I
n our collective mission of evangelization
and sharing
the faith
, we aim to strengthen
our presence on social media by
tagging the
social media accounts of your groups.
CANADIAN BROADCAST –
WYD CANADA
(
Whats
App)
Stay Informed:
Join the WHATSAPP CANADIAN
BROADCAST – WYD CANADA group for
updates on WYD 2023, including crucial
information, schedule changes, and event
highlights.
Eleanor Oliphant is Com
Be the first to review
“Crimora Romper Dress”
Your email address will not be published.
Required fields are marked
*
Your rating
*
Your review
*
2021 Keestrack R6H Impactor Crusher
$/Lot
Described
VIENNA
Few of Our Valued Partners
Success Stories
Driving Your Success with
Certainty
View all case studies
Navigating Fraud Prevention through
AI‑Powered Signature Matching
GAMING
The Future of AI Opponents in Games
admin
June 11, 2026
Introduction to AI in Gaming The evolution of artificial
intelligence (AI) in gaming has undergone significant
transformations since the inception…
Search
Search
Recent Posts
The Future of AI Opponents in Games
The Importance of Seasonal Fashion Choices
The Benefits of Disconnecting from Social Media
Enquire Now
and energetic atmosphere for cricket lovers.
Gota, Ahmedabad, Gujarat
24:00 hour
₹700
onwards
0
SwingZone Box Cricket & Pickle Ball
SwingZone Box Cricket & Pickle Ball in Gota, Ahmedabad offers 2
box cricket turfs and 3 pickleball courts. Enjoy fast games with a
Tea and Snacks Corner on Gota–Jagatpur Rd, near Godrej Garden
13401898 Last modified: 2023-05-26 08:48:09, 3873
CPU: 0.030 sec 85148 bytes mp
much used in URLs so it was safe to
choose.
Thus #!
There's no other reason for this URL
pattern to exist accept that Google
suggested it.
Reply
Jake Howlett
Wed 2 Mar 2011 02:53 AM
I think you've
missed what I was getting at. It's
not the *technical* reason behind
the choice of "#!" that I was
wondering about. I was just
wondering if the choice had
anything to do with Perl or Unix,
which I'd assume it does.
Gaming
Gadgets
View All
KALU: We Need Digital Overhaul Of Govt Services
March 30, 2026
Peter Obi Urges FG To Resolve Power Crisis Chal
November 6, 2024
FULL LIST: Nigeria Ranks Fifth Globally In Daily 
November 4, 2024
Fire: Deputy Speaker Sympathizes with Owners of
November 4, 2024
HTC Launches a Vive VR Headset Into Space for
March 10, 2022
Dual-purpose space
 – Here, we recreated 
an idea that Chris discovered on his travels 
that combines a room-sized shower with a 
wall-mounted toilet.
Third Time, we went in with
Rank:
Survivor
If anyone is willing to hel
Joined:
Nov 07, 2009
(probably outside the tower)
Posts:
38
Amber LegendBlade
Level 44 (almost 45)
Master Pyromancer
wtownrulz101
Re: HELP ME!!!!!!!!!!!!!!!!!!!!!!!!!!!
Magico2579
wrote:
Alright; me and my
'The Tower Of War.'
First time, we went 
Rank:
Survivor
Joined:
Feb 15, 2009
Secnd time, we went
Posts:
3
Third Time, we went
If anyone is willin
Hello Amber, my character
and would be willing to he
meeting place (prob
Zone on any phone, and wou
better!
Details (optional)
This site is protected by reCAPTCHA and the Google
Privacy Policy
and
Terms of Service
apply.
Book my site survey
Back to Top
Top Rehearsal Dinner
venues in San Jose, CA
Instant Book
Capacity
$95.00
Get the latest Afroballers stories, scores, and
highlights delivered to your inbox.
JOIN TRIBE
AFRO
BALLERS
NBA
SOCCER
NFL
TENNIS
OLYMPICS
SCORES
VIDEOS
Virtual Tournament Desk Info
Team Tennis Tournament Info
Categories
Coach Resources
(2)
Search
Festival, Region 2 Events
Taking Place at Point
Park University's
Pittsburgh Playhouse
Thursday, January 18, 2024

****************

DIRECTIVE: Render every line of the listing above as a numbered list, omitting blank lines.

ANSWER FOR THE TASK:
1. I
2. n our collective mission of evangelization
3. and sharing
4. the faith
5. , we aim to strengthen
6. our presence on social media by
7. tagging the
8. social media accounts of your groups.
9. CANADIAN BROADCAST –
10. WYD CANADA
11. (
12. Whats
13. App)
14. Stay Informed:
15. Join the WHATSAPP CANADIAN
16. BROADCAST – WYD CANADA group for
17. updates on WYD 2023, including crucial
18. information, schedule changes, and event
19. highlights.
20. Eleanor Oliphant is Com
21. Be the first to review
22. “Crimora Romper Dress”
23. Your email address will not be published.
24. Required fields are marked
25. *
26. Your rating
27. *
28. Your review
29. *
30. 2021 Keestrack R6H Impactor Crusher
31. $/Lot
32. Described
33. VIENNA
34. Few of Our Valued Partners
35. Success Stories
36. Driving Your Success with
37. Certainty
38. View all case studies
39. Navigating Fraud Prevention through
40. AI‑Powered Signature Matching
41. GAMING
42. The Future of AI Opponents in Games
43. admin
44. June 11, 2026
45. Introduction to AI in Gaming The evolution of artificial
46. intelligence (AI) in gaming has undergone significant
47. transformations since the inception…
48. Search
49. Search
50. Recent Posts
51. The Future of AI Opponents in Games
52. The Importance of Seasonal Fashion Choices
53. The Benefits of Disconnecting from Social Media
54. Enquire Now
55. and energetic atmosphere for cricket lovers.
56. Gota, Ahmedabad, Gujarat
57. 24:00 hour
58. ₹700
59. onwards
60. 0
61. SwingZone Box Cricket & Pickle Ball
62. SwingZone Box Cricket & Pickle Ball in Gota, Ahmedabad offers 2
63. box cricket turfs and 3 pickleball courts. Enjoy fast games with a
64. Tea and Snacks Corner on Gota–Jagatpur Rd, near Godrej Garden
65. 13401898 Last modified: 2023-05-26 08:48:09, 3873
66. CPU: 0.030 sec 85148 bytes mp
67. much used in URLs so it was safe to
68. choose.
69. Thus #!
70. There's no other reason for this URL
71. pattern to exist accept that Google
72. suggested it.
73. Reply
74. Jake Howlett
75. Wed 2 Mar 2011 02:53 AM
76. I think you've
77. missed what I was getting at. It's
78. not the *technical* reason behind
79. the choice of "#!" that I was
80. wondering about. I was just
81. wondering if the choice had
82. anything to do with Perl or Unix,
83. which I'd assume it does.
84. Gaming
85. Gadgets
86. View All
87. KALU: We Need Digital Overhaul Of Govt Services
88. March 30, 2026
89. Peter Obi Urges FG To Resolve Power Crisis Chal
90. November 6, 2024
91. FULL LIST: Nigeria Ranks Fifth Globally In Daily 
92. November 4, 2024
93. Fire: Deputy Speaker Sympathizes with Owners of
94. November 4, 2024
95. HTC Launches a Vive VR Headset Into Space for
96. March 10, 2022
97. Dual-purpose space
98.  – Here, we recreated 
99. an idea that Chris discovered on his travels 
100. that combines a room-sized shower with a 
101. wall-mounted toilet.
102. Third Time, we went in with
103. Rank:
104. Survivor
105. If anyone is willing to hel
106. Joined:
107. Nov 07, 2009
108. (probably outside the tower)
109. Posts:
110. 38
111. Amber LegendBlade
112. Level 44 (almost 45)
113. Master Pyromancer
114. wtownrulz101
115. Re: HELP ME!!!!!!!!!!!!!!!!!!!!!!!!!!!
116. Magico2579
117. wrote:
118. Alright; me and my
119. 'The Tower Of War.'
120. First time, we went 
121. Rank:
122. Survivor
123. Joined:
124. Feb 15, 2009
125. Secnd time, we went
126. Posts:
127. 3
128. Third Time, we went
129. If anyone is willin
130. Hello Amber, my character
131. and would be willing to he
132. meeting place (prob
133. Zone on any phone, and wou
134. better!
135. Details (optional)
136. This site is protected by reCAPTCHA and the Google
137. Privacy Policy
138. and
139. Terms of Service
140. apply.
141. Book my site survey
142. Back to Top
143. Top Rehearsal Dinner
144. venues in San Jose, CA
145. Instant Book
146. Capacity
147. $95.00
148. Get the latest Afroballers stories, scores, and
149. highlights delivered to your inbox.
150. JOIN TRIBE
151. AFRO
152. BALLERS
153. NBA
154. SOCCER
155. NFL
156. TENNIS
157. OLYMPICS
158. SCORES
159. VIDEOS
160. Virtual Tournament Desk Info
161. Team Tennis Tournament Info
162. Categories
163. Coach Resources
164. (2)
165. Search
166. Festival, Region 2 Events
167. Taking Place at Point
168. Park University's
169. Pittsburgh Playhouse
170. Thursday, January 18, 2024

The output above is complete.